Esin Çelebi, dünyaya insan olmanın, insan kalmanın yolunu öğreten, bu coğrafyanın en büyük mutasavvıflarından Hz. Mevlana'nın 22'nci kuşak torunu. Çelebi, Evet Aşk Güzel Şeydir adlı kitabında, hem bu mübarek aileye mensup olmanın nasıl bir his olduğunu, bunun getirdiği sorumluluğu, hem de Mevlana hakkındaki yanlış algıları anlatıyor. Ayrıca bunların nasıl düzeleceğine ilişkin fikirlerini de aktarıyor.
- Efendim önce kitabınızın adından başlayalım. Aşk neden güzeldir ve aşk insanı hangi diyarlara, nerelere götürür, nerelere yakın kılar?
- Gerçek aşk güzeldir çünkü insanı güzelliklere götürür. Beşeri aşkı ele alalım; âşık olduğumuz zaman Allah ile en çok konuştuğumuz zamandır. "Allah'ım görsem, Allah'ım gördüm, Allah'ım arasa, Allah'ım arıyor" gibi misalleri çoğaltabiliriz. Böylelikle beşeri aşk da insanı ilahi aşka götürür. Hz. Mevlana'nın dediği gibi "Bütün aşklar ilahi aşka köprüdür"
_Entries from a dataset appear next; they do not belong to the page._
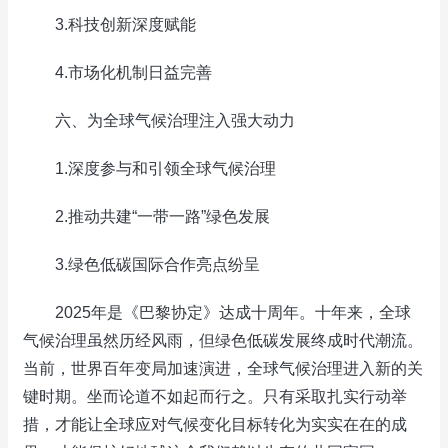
3.科技创新深度赋能
4.市场化机制日益完善
六、为全球气候治理注入强大动力
1.深度参与和引领全球气候治理
2.推动共建“一带一路”绿色发展
3.绿色低碳国际合作亮点纷呈
2025年是《巴黎协定》达成十周年。十年来，全球
气候治理虽然历经风雨，但绿色低碳发展终成时代潮流。
当前，世界百年变局加速演进，全球气候治理进入新的关
键时期。坐而论道不如起而行之。只有采取扎实行动举
措，才能让全球应对气候变化目标转化为实实在在的成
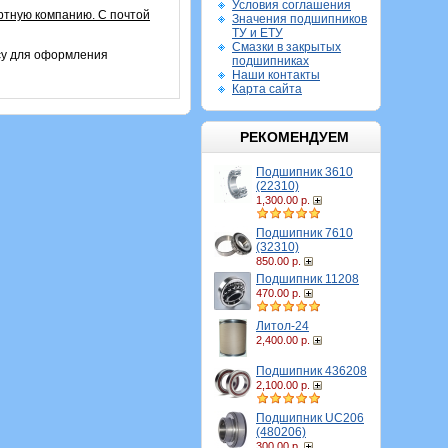
Условия соглашения
ртную компанию. С почтой
Значения подшипников
ТУ и ЕТУ
Смазки в закрытых
су для оформления
подшипниках
Наши контакты
Карта сайта
РЕКОМЕНДУЕМ
Подшипник 3610
(22310)
1,300.00 р.
Подшипник 7610
(32310)
850.00 р.
Подшипник 11208
470.00 р.
Литол-24
2,400.00 р.
Подшипник 436208
2,100.00 р.
Подшипник UC206
(480206)
300.00 р.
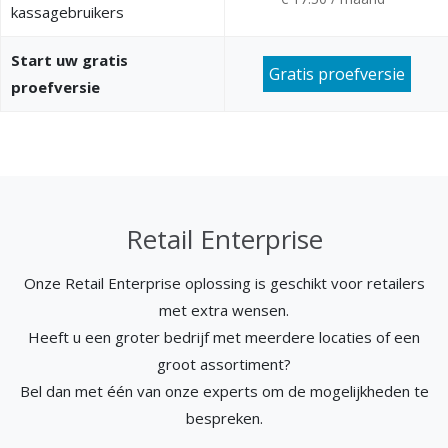
kassagebruikers
Start uw gratis
Gratis proefversie
proefversie
Retail Enterprise
Onze Retail Enterprise oplossing is geschikt voor retailers
met extra wensen.
Heeft u een groter bedrijf met meerdere locaties of een
groot assortiment?
Bel dan met één van onze experts om de mogelijkheden te
bespreken.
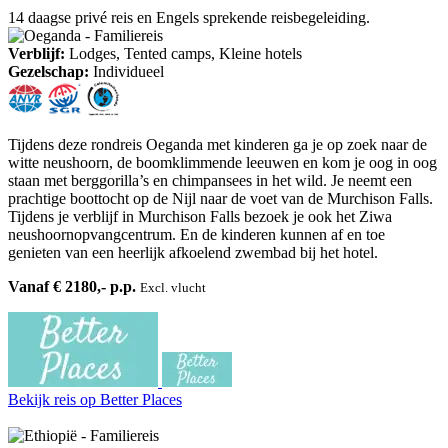
14 daagse privé reis en Engels sprekende reisbegeleiding.
Verblijf:
Lodges, Tented camps, Kleine hotels
Gezelschap:
Individueel
Tijdens deze rondreis Oeganda met kinderen ga je op zoek naar de
witte neushoorn, de boomklimmende leeuwen en kom je oog in oog
staan met berggorilla’s en chimpansees in het wild. Je neemt een
prachtige boottocht op de Nijl naar de voet van de Murchison Falls.
Tijdens je verblijf in Murchison Falls bezoek je ook het Ziwa
neushoornopvangcentrum. En de kinderen kunnen af en toe
genieten van een heerlijk afkoelend zwembad bij het hotel.
Vanaf € 2180,- p.p.
Excl. vlucht
Bekijk reis
op Better Places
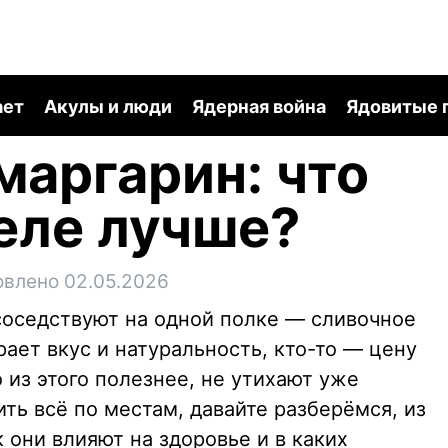
ает
Акулы и люди
Ядерная война
Ядовитые 
маргарин: что
еле лучше?
овлено 02.05.2026
соседствуют на одной полке — сливочное
рает вкус и натуральность, кто-то — цену
о из этого полезнее, не утихают уже
ть всё по местам, давайте разберёмся, из
к они влияют на здоровье и в каких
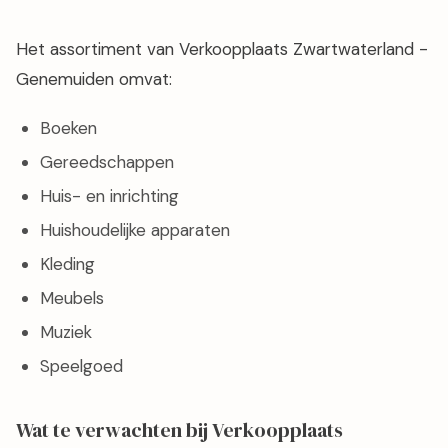
Het assortiment van Verkoopplaats Zwartwaterland -
Genemuiden omvat:
Boeken
Gereedschappen
Huis- en inrichting
Huishoudelijke apparaten
Kleding
Meubels
Muziek
Speelgoed
Wat te verwachten bij Verkoopplaats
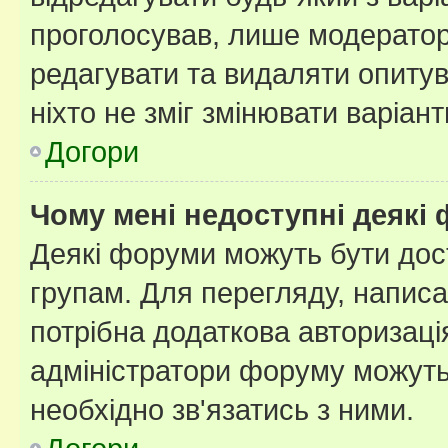
проголосував, лише модератор
редагувати та видаляти опитув
ніхто не зміг змінювати варіант
Догори
Чому мені недоступні деякі
Деякі форуми можуть бути до
групам. Для перегляду, написа
потрібна додаткова авторизаці
адміністратори форуму можуть
необхідно зв'язатись з ними.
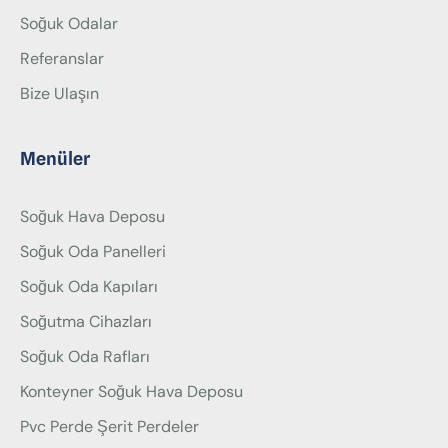
Soğuk Odalar
Referanslar
Bize Ulaşın
Menüler
Soğuk Hava Deposu
Soğuk Oda Panelleri
Soğuk Oda Kapıları
Soğutma Cihazları
Soğuk Oda Rafları
Konteyner Soğuk Hava Deposu
Pvc Perde Şerit Perdeler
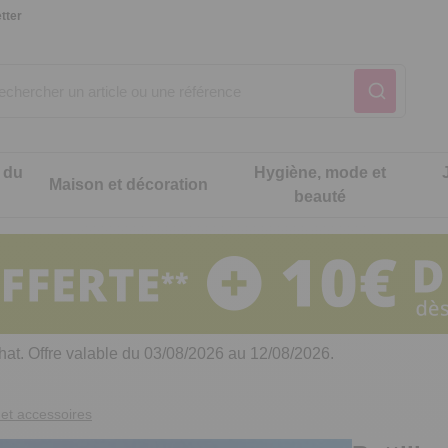
tter
 du
Hygiène, mode et
Maison et décoration
beauté
Notre produit du m
Notre produit du m
Notre produit du m
Notre produit du m
Notre produit du m
Notre produit du m
ons cuisine
t intimité
hat. Offre valable du 03/08/2026 au 12/08/2026.
 table
es de cuisine malins
et accessoires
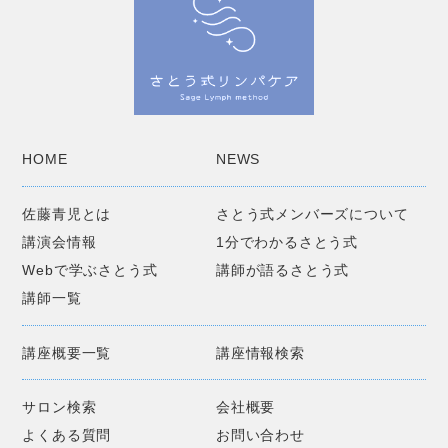
HOME
NEWS
佐藤青児とは
さとう式メンバーズについて
講演会情報
1分でわかるさとう式
Webで学ぶさとう式
講師が語るさとう式
講師一覧
講座概要一覧
講座情報検索
サロン検索
会社概要
よくある質問
お問い合わせ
- Çelebi ailesinden gelmek, bu mübarek ailede yetişmek edebiyle, ahlakıyla, kendi ritüelleri ve iç disipliniyle nasıl bir duygu, nasıl bir işleyiştir? Mevlana Hazretleri'nin torunu olmanın üzerinizde nasıl bir etkisi, yükü, sorumluluğu var?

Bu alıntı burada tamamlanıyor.